YouTube’s parent company, Alphabet, beat Wall Street’s revenue and profit expectations with  revenue increased 15% compared to last year to reach $88.3 billion, with Google advertising representing most of the revenue, while net income increased 34% to reach $26.3 billion. 

Google’s subscriptions, platforms, and devices business, which includes YouTube TV, NFL Sunday Ticket and YouTube Premium among other offerings, had revenue of $10.6 billion, up from $8.3 billion a year ago. 

Alphabet CEO Sundar Pichai noted that Youtube’s total ads and subscription revenues came in $50 billion over the past four quarters for the first time. Executives said that short-form video creation “continues to thrive on YouTube,” noting that of all channels uploading to YouTube each month, 70% are uploading shorts, with 70 billion shorts watched daily. The company has also been upping its monetization efforts on shorts. 

The company also recently began its second season of NFL Sunday Ticket on YouTube TV, which “ continues to receive a positive reception from advertisers, our partners at the NFL and fans.” Advertising commitments were up 20% year-over-year after the company’s Upfront presentation. 

The company also recently announced major project updates to YouTube that include a sleep timer, customizable playback speeds, the ability to create custom playlist thumbnails using generative AI and more. 

AI is becoming a larger part of the company, with the company using AI in its search process and internally to improve the company’s coding process – more than a quarter of all new code at Google is generated by AI and then reviewed by engineers, Pichai said. A reorganization of teams has also led to Google engineers working faster, with a small team building the tool NotebookLM, which Pichai called “ an incredibly popular product that has so much promise,” and one that has recently introduced a new tool that can be used to create an AI version of a podcast, based off of source documents. 

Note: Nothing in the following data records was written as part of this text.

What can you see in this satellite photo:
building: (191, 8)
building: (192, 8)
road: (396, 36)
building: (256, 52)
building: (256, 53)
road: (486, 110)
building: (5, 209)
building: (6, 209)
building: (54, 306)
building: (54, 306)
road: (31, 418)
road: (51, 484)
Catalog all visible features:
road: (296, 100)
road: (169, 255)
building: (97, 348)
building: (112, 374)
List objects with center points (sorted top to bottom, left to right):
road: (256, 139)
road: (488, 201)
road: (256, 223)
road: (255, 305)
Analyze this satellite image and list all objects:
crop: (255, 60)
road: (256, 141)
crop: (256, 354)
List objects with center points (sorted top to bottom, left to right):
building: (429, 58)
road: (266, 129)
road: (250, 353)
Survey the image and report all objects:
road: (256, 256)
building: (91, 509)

Asked to provide an update on the Department of Justice case against Google and its search business, in which a federal judge recently ruled Google violated antitrust laws by sidelining competitors and giving customers who did not use Google a worse experience, Pichai said the company will “vigorously defend” itself. 

“First of all, we plan to vigorously defend these cases and some of the early proposals from the DOJ have been far reaching, and, I think they could have unintended consequences, particularly to the dynamic tech sector, and the American leadership there and so we plan to be planning to engage very vigorously there,” Pichai said on the earnings call.